BEGIN

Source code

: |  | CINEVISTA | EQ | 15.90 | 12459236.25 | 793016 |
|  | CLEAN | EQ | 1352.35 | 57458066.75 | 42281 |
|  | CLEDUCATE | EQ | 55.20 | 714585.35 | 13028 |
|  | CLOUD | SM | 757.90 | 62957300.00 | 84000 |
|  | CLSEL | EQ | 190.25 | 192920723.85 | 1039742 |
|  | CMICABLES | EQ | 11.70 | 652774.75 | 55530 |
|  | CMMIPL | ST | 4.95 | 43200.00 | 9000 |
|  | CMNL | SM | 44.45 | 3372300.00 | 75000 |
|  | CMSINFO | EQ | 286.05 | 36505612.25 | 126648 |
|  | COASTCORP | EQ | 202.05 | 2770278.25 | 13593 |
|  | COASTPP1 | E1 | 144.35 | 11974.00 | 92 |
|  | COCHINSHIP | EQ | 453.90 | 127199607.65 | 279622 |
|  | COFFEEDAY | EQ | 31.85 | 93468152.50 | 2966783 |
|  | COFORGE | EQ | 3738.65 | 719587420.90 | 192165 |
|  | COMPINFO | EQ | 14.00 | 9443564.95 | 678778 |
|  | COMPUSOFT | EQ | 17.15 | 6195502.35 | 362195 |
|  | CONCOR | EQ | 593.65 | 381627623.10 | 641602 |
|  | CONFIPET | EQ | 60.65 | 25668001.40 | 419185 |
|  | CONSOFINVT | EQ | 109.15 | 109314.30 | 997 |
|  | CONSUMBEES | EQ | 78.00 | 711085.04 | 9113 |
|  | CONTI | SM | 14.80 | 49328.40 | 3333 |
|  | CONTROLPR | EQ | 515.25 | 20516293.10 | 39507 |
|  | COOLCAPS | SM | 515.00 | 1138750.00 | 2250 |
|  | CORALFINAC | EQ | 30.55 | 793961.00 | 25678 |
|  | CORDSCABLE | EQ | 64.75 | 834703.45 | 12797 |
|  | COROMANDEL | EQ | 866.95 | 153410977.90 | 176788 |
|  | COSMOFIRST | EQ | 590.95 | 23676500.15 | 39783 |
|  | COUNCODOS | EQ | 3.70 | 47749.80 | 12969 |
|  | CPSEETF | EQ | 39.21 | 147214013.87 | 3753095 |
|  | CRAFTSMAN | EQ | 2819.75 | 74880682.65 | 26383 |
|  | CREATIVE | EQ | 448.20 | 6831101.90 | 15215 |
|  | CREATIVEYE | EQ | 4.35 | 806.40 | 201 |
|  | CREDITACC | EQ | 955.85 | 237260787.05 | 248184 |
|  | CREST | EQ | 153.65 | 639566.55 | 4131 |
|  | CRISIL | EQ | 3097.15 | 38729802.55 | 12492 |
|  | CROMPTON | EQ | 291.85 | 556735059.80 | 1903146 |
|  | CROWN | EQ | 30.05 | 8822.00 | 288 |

END

• [Problem details]: Only one part of the material above is to be transcribed, namely the lines starting with the line that has "3372300.00 | 75000 |" and going on through the line that has "93468152.50 | 2966783 |", exactly as they stand.

• [Exercise answer]:
|  | CMNL | SM | 44.45 | 3372300.00 | 75000 |
|  | CMSINFO | EQ | 286.05 | 36505612.25 | 126648 |
|  | COASTCORP | EQ | 202.05 | 2770278.25 | 13593 |
|  | COASTPP1 | E1 | 144.35 | 11974.00 | 92 |
|  | COCHINSHIP | EQ | 453.90 | 127199607.65 | 279622 |
|  | COFFEEDAY | EQ | 31.85 | 93468152.50 | 2966783 |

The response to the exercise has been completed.